Deployment Automation

The streamlining of applications and configurations to the various environments used in the SDLC. Using a deployment automation solution ensures that teams have secure, self-service deployment capabilities for Continuous Integration, environment provisioning, and testing. A deployment automation solution can help you to deploy more often while greatly reducing the rate of errors and failed deployments.

Build Automation

Tools or frameworks that allow source code to be automatically compiled into releasable binaries. Usually includes code-level unit testing to ensure individual pieces of code behave as expected.

Orchestration Pipeline

Tools or products that enable the various automated tasks that make up a Continuous Delivery pipeline to be invoked at the right time. They generally also record the state and output of each of those tasks and visualize the flow of features through the pipeline.
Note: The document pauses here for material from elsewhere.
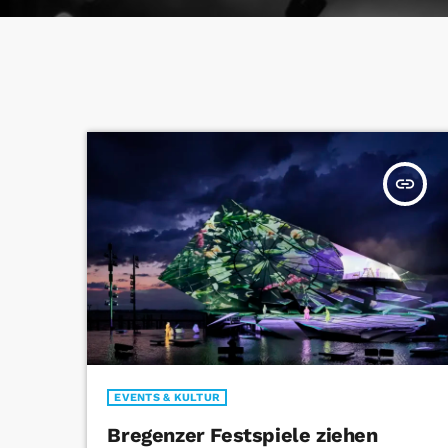
insert_link
EVENTS & KULTUR
Bregenzer Festspiele ziehen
Application Release Orchestration (ARO)

Tools, scripts, or products that automatically install and correctly configure a given version of an application in a target environment, ready for use. Also referred to as "Application Release Automation" (ARA) or "Continuous Delivery and Release Automation" (CDRA).

Acceptance Testing

Typically high-level testing of the entire system carried out to determine whether the overall quality of both new and existing features is good enough for the system to go to production.

Shifting Left

With increasing delivery speed comes increasing security risks and compliance issues across different applications, teams, and environments. Shifting left refers to integrating risk assessment, security testing, and compliance evaluation processes earlier in the delivery pipeline. Doing so makes it cheaper and easier to address potential release delays or failures, security vulnerabilities that threaten Production, and IT governance violations that result in expensive fines.

YAML

YAML, an acronym for "YAML Ain't Markup Language," is a human-readable data serialization language. YAML files can be used in software delivery to automate specifications deploy and release processes. With YAML files, you can leverage the configurations from your existing applications and pipelines to represent familiar constructs to use in your development environment.